▸ GIVEN TEXT
>> start
Hello all,
First of all, let me introduce myself a little bit. I am the responsable
for the development of the Nero Linux burning application. So I have
access to all the source code of the application.
Now let's go with the story: It seems that there is a slight problem in
the libata (and also the new pata_xxx) interfaces with the data returned
by the INQUIRY cmd since every S-ATA or IDE device is assumed to be a
SCSI dev.
Normally, the IDE devices (physical type) can be differentied with the
format field of the inquiry data, i.e. the last bytes (ANSI version) are
set to 0 -> This is done and works great with USB external devices for
example.
The thing is that with S-ATA/IDE devices when using the libata/pata
driver, the version field is (always?) set to 5, as any _real_ SCSI
device, and thus the physical device type cannot be checked anymore.
>> end
▸ TASKS AND EXERCISES
#1 Answer these questions using the post above.
(a) Which application is the writer responsible for developing?
(b) With which kind of external devices does checking the format field of the inquiry data work well?
(c) What value is the version field set to for S-ATA/IDE devices when the libata/pata driver is used?
#2 Duplicate the post above word for word, starting at "The thing is" and ending at "be checked anymore.".

▸ Dataset excerpts
>> start
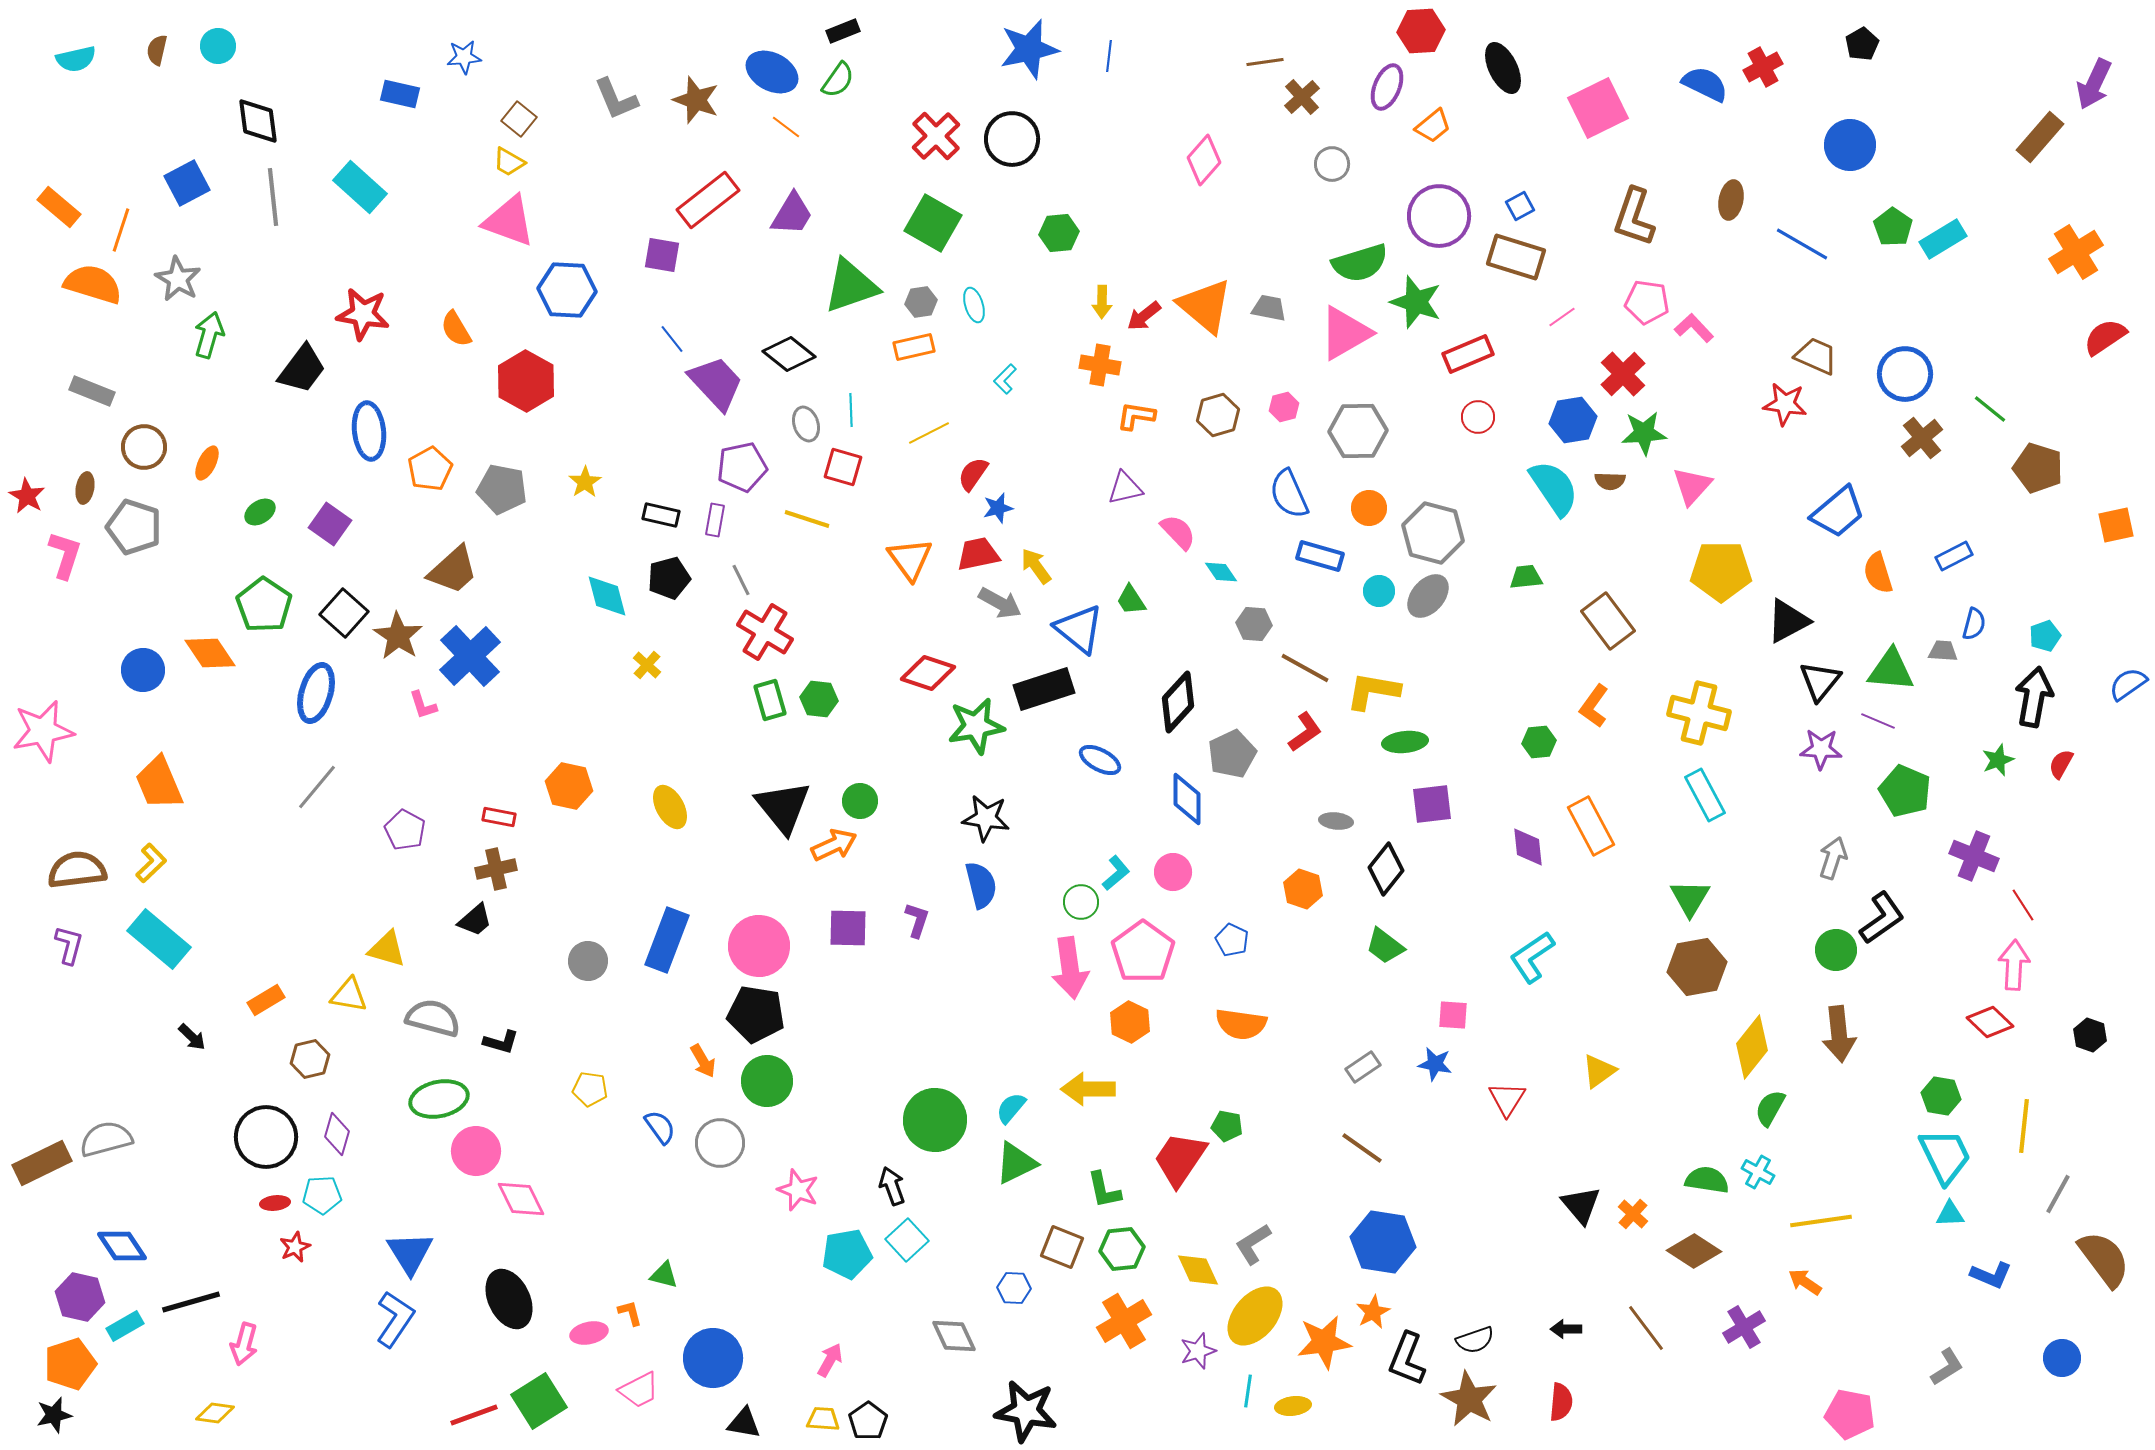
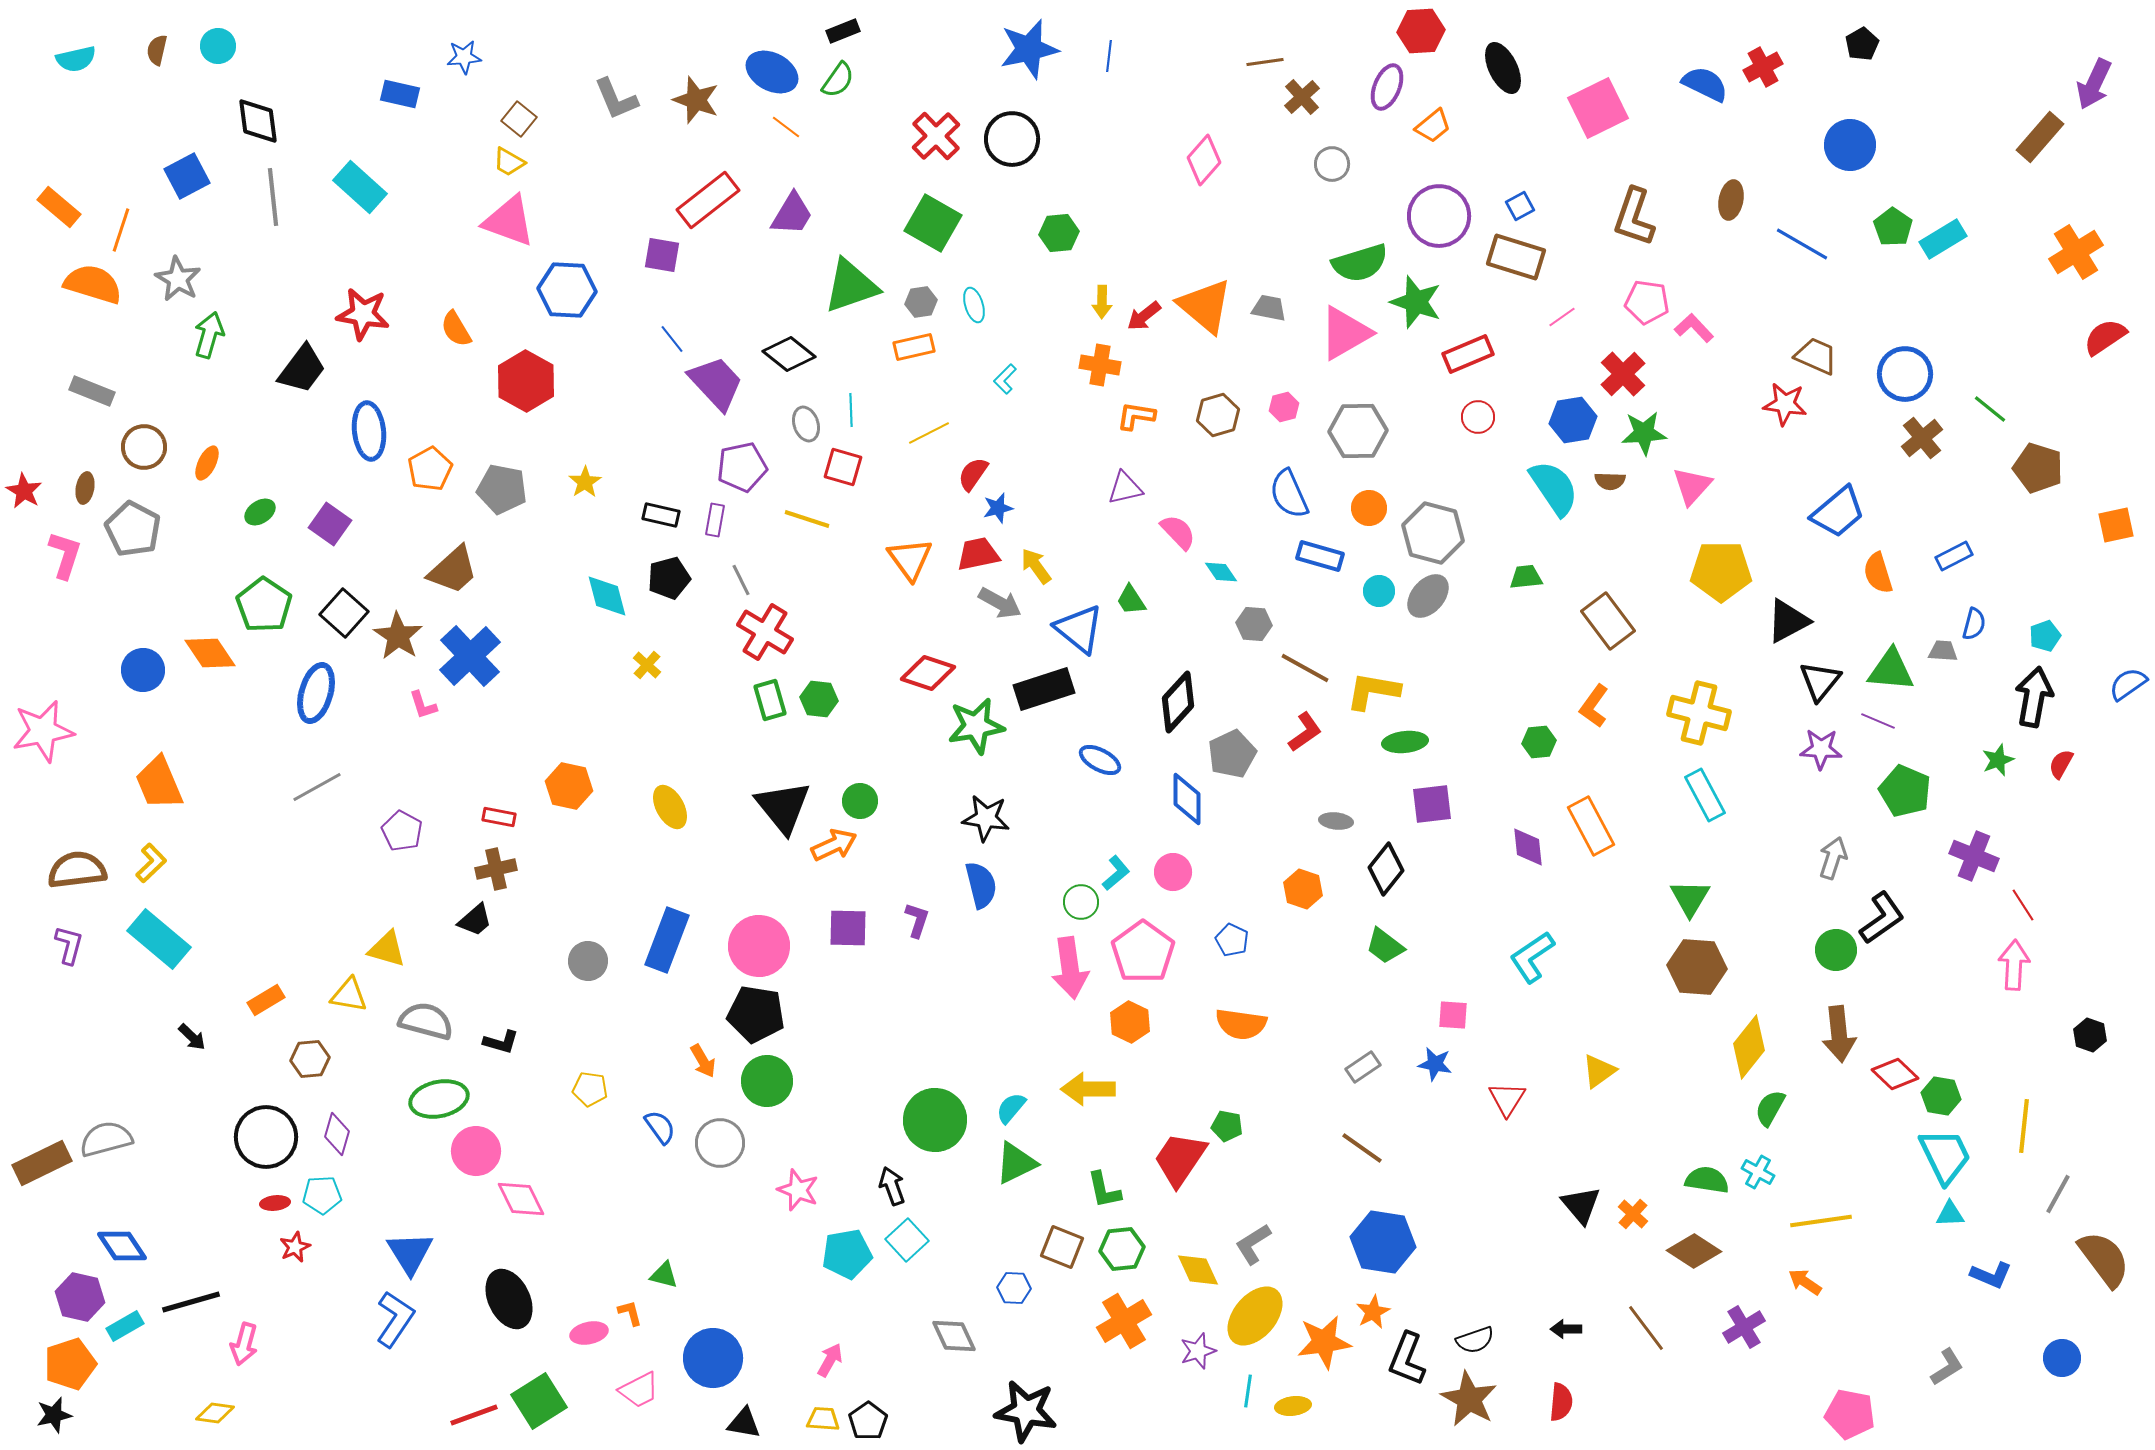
blue square at (187, 183): moved 7 px up
red star at (27, 496): moved 3 px left, 5 px up
gray pentagon at (134, 527): moved 1 px left, 2 px down; rotated 10 degrees clockwise
gray line at (317, 787): rotated 21 degrees clockwise
purple pentagon at (405, 830): moved 3 px left, 1 px down
brown hexagon at (1697, 967): rotated 14 degrees clockwise
gray semicircle at (433, 1018): moved 7 px left, 3 px down
red diamond at (1990, 1022): moved 95 px left, 52 px down
yellow diamond at (1752, 1047): moved 3 px left
brown hexagon at (310, 1059): rotated 9 degrees clockwise
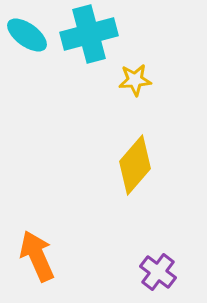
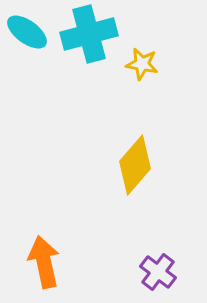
cyan ellipse: moved 3 px up
yellow star: moved 7 px right, 16 px up; rotated 16 degrees clockwise
orange arrow: moved 7 px right, 6 px down; rotated 12 degrees clockwise
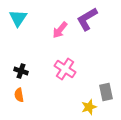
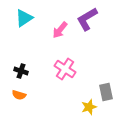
cyan triangle: moved 6 px right; rotated 24 degrees clockwise
orange semicircle: rotated 64 degrees counterclockwise
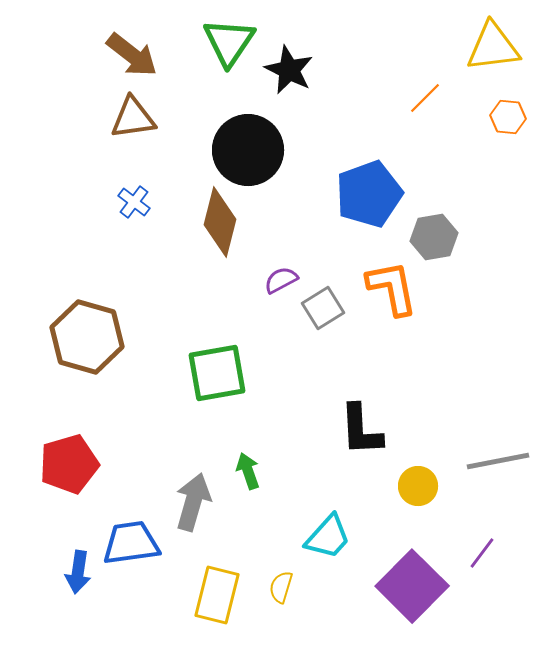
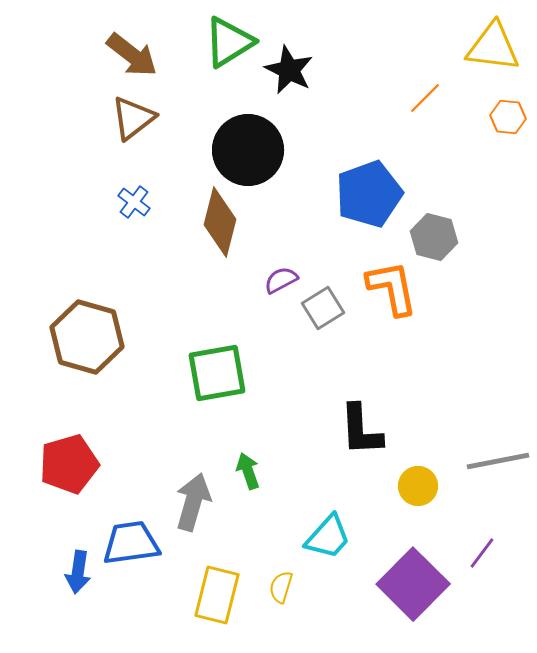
>> end
▸ FINAL ANSWERS
#1
(a) The Nero Linux burning application.
(b) USB external devices.
(c) 5.

#2
The thing is that with S-ATA/IDE devices when using the libata/pata
driver, the version field is (always?) set to 5, as any _real_ SCSI
device, and thus the physical device type cannot be checked anymore.